On the Edge of Capitalism: African Local States, Chinese Family Firms, and the Transformation of Industrial Labor
Abstract
This research, a study of capitalism on the frontier, examines Chinese garment production and African women workers in South Africa from the waning years of apartheid to the present. It focuses on Newcastle, a former border town between white South Africa and the black KwaZulu homeland that had been economically important for its coal and steel production since the 1960s. However, the “Asian Strategy” adopted by the Newcastle Town Council in the early 1980s transformed the town into a prominent site of low-wage, labor-intensive, and female-oriented light manufacturing. The established scholarship, while providing useful explanations for the arrival of ethnic Chinese clothing factories and offering valid critiques of South Africa’s industrial policies, pays little attention either to Chinese business practices or their long-term impact on Zulu women workers’ lives.The most important finding of this research is that, in response to harsh business and socioeconomic conditions, both the ethnic Chinese industrialists and Zulu women workers creatively utilized and reshaped existing familial arrangements and communal ties. While Newcastle’s ethnic Chinese family businesses had been built upon the production partnerships of Chinese male mechanics and female supervisors who leveraged existing family business networks to maximize efficiencies and profits, Zulu women formed female-linked families and participated in informal women’s savings clubs to maintain stability as a workforce. This research shows that the production couple and the African female-linked family, albeit profoundly fractured, were essentially capitalist families that not only smoothed the way for intensified production, but also facilitated accumulation for both the Chinese entrepreneurs and Zulu workers.
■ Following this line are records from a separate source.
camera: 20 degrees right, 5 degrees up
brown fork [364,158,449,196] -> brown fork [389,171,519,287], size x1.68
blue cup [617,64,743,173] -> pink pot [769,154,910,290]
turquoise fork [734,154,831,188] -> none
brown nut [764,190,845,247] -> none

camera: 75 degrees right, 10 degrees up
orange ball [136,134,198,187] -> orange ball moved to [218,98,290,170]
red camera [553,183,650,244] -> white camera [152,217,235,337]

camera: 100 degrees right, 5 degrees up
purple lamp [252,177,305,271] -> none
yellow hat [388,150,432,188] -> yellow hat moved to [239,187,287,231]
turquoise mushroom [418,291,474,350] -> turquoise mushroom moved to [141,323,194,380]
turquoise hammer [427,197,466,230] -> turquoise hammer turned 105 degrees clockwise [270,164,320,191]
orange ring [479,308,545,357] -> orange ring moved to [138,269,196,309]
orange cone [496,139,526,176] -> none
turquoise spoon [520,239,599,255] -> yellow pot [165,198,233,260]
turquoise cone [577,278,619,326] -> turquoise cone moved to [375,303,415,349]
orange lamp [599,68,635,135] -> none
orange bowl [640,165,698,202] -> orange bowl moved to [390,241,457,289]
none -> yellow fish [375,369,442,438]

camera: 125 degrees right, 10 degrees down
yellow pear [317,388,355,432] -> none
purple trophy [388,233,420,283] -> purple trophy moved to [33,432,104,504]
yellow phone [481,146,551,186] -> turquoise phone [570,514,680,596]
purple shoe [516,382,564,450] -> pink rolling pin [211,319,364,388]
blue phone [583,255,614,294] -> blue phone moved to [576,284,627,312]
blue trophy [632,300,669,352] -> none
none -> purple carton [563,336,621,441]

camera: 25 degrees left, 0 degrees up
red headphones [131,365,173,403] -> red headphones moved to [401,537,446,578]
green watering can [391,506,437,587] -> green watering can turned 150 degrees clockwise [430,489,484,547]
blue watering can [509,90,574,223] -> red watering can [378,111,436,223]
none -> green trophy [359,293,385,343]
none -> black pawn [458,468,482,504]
My project points to the ways in which capitalist production transplants, adapts, and refashions its material and cultural forms across the globe. Newcastle’s ethnic Chinese family enterprises constituted a distinct industrial diaspora in the history of Africa and represented one of the most flexible forms of manufacturing capitalism worldwide. When relocating to the last frontiers, they employed the most vulnerable workers on the global labor hierarchy. In examining Newcastle’s Chinese garment firms and Zulu women’s production and reproduction, my research shows the significance of gender, family, and kinship formation to contemporary capitalism’s regeneration outside its heartland.